In the obtained exothermic laminates for mounting substrates in the obtained Examples, Comparative Examples 1 and 2, the presence or absence of unevenness on the surface of the aluminum foil 30 was visually confirmed.

The evaluation of the unevenness is visually observed from the aluminum foil 30 side, and a part of the outline of the circuit pattern formed on the circuit pattern layer 21 is embossed, and is rated as "having unevenness." Those who were flat were rated as "no bumps".

The surface of the aluminum foil 30 of the example is free of irregularities, while the surfaces of the aluminum foil 30 of the comparative examples 1 and 2 are relatively uneven.

All the implementation forms and examples disclosed this time are only for illustration, and should not be considered as limiting. The scope of the present invention is not the above embodiments and examples, but is shown by the scope of the patent application, and covers all modifications and changes within the meaning and scope equivalent to the scope of the patent application.

(Industrial availability)

According to the present invention, it is possible to manufacture an exothermic laminate for a mounting substrate that can respond to the weight reduction, miniaturization, and thickness reduction of an electronic device, and that can efficiently dissipate heat generated by the electronic component even if an electronic component with a large amount of heat is mounted.

10‧‧‧resin film

20‧‧‧ Copper

21‧‧‧Circuit pattern layer

30‧‧‧ aluminum foil

FIG. 1 is a diagram showing a schematic cross-sectional structure of a first step of a method for manufacturing a heat-sinking laminate for mounting substrates according to an embodiment of the present invention.

FIG. 2 is a diagram showing a schematic cross-sectional structure of a second step of the method for manufacturing a heat-sinking laminate for mounting substrates according to an embodiment of the present invention.

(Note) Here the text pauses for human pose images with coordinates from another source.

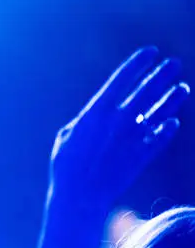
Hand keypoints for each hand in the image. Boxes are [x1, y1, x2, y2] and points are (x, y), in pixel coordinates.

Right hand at [49, 47, 188, 209]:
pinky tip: (173, 122)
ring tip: (182, 88)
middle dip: (161, 75)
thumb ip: (85, 122)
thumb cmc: (65, 165)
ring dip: (172, 99)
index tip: (151, 51)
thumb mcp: (67, 135)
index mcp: (97, 111)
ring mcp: (133, 139)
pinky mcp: (142, 157)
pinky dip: (167, 130)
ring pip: (159, 113)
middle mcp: (119, 121)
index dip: (137, 63)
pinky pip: (160, 139)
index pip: (122, 79)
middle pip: (147, 91)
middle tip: (174, 63)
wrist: (79, 195)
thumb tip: (97, 117)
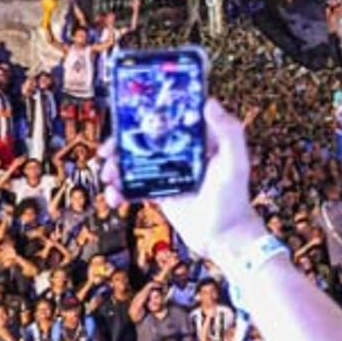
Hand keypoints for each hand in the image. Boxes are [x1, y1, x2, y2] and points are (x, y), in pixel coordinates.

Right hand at [102, 100, 263, 261]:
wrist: (223, 238)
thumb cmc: (233, 199)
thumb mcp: (234, 162)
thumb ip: (228, 132)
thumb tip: (209, 102)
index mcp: (199, 140)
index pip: (171, 119)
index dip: (148, 115)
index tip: (127, 115)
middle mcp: (183, 154)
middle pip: (146, 140)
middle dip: (122, 143)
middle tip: (107, 150)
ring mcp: (170, 173)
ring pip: (135, 163)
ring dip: (116, 167)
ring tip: (108, 175)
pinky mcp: (161, 193)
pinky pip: (135, 187)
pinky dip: (120, 190)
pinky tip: (114, 196)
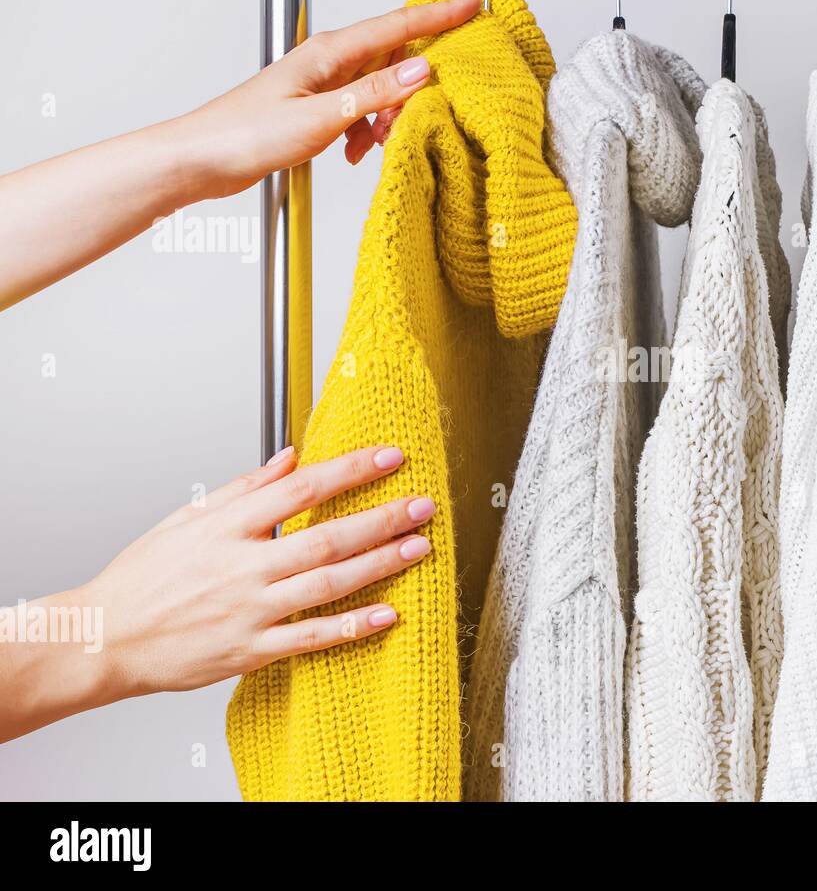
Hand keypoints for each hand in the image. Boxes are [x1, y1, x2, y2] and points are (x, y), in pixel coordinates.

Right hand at [77, 445, 433, 697]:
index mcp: (227, 527)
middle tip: (423, 505)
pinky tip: (386, 614)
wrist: (104, 639)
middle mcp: (242, 566)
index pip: (302, 488)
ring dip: (378, 565)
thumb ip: (245, 488)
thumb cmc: (143, 579)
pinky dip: (351, 627)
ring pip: (326, 584)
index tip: (390, 456)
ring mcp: (249, 610)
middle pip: (325, 537)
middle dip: (381, 518)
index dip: (351, 470)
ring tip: (418, 548)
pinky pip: (310, 638)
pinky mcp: (250, 650)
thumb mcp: (187, 518)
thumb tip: (292, 458)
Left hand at [179, 0, 480, 197]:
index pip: (397, 26)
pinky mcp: (317, 108)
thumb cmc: (244, 134)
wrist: (202, 160)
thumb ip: (372, 95)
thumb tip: (418, 71)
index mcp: (328, 53)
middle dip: (415, 87)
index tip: (471, 4)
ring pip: (379, 89)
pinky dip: (367, 131)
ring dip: (388, 117)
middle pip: (393, 58)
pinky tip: (355, 151)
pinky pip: (361, 111)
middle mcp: (327, 62)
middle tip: (420, 115)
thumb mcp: (319, 117)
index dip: (439, 16)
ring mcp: (323, 84)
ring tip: (375, 142)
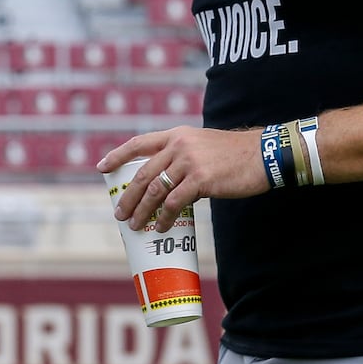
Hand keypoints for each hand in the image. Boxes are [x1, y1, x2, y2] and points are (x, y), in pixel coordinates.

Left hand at [97, 125, 268, 231]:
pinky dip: (165, 218)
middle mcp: (178, 145)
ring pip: (155, 191)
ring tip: (136, 226)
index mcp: (175, 135)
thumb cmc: (233, 155)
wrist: (261, 155)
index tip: (101, 168)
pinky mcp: (201, 179)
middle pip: (143, 174)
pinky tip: (161, 228)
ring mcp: (189, 162)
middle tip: (120, 214)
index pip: (138, 143)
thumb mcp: (201, 146)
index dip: (117, 156)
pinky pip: (175, 203)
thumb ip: (181, 157)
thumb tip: (165, 185)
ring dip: (142, 211)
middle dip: (128, 197)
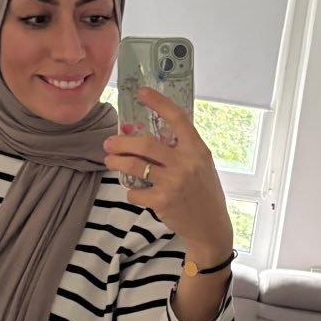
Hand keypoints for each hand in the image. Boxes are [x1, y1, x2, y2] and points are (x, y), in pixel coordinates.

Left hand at [103, 87, 232, 264]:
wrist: (211, 228)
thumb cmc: (205, 194)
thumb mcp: (202, 166)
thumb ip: (183, 150)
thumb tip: (151, 134)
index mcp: (198, 150)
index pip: (177, 118)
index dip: (158, 103)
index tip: (142, 92)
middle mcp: (186, 163)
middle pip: (145, 144)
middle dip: (122, 142)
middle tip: (109, 143)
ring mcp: (173, 183)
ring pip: (134, 166)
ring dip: (117, 162)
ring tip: (110, 161)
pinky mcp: (162, 202)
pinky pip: (135, 192)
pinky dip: (131, 191)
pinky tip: (134, 191)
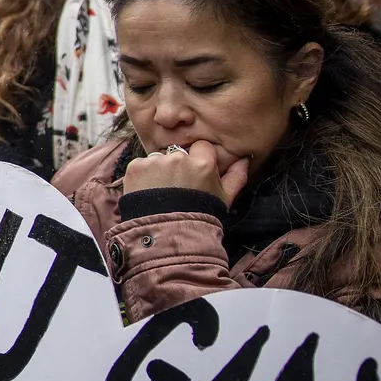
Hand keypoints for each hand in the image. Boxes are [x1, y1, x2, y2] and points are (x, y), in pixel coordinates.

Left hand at [123, 139, 248, 204]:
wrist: (165, 234)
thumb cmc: (198, 216)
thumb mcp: (223, 198)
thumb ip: (236, 176)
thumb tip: (245, 158)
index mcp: (202, 163)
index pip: (201, 147)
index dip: (198, 160)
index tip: (195, 174)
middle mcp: (178, 158)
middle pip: (179, 152)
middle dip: (178, 166)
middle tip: (177, 187)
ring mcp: (155, 161)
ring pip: (159, 158)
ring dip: (159, 170)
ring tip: (161, 192)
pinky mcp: (135, 167)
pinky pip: (141, 164)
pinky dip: (143, 176)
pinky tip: (148, 191)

FIG. 3 is a view showing a schematic cross-sectional structure of a third step of a method for manufacturing a heat-sinking laminate for mounting substrates according to an embodiment of the present invention.

FIG. 4 is a diagram showing a schematic cross-sectional structure of a first step of a method for manufacturing a heat-sinking laminate for mounting substrates according to a comparative example of the present invention.

FIG. 5 is a schematic cross-sectional structure diagram of the second step of the manufacturing method of the exothermic laminate for mounting substrates in the comparative example of the present invention.

10‧‧‧resin film

21‧‧‧Circuit pattern layer

30‧‧‧ aluminum foil

Claims (2)

A method for manufacturing an exothermic laminate for mounting a substrate includes the steps of: fixing a conductive layer on a surface of one side of an insulating film; and forming a circuit pattern layer by selectively etching the conductive layer. A step of fixing an aluminum foil on a surface opposite to a surface on one side of the insulating film after forming the circuit pattern layer; the aluminum foil system contains: 0.5% by mass or more and 3.0% by mass of manganese Below, 0.0001% by mass to 0.2% by mass of chromium, 0.2% by mass to 1.8% by mass of magnesium, 0.0001% by mass to 0.6% by mass of titanium, 0% by mass to 0.005% by mass of copper, and more than 0% by mass of silicon Mass% to 0.1% by mass, iron exceeding 0% by mass to 0.2% by mass, and the balance is composed of aluminum and unavoidable impurities. For example, the method for manufacturing an exothermic laminate for mounting substrates in the scope of application for a patent, wherein the above-mentioned insulating film contains polyimide, polyethylene naphthalate, polyethylene terephthalate, and polymer One selected from the group consisting of tetrafluoroethylene.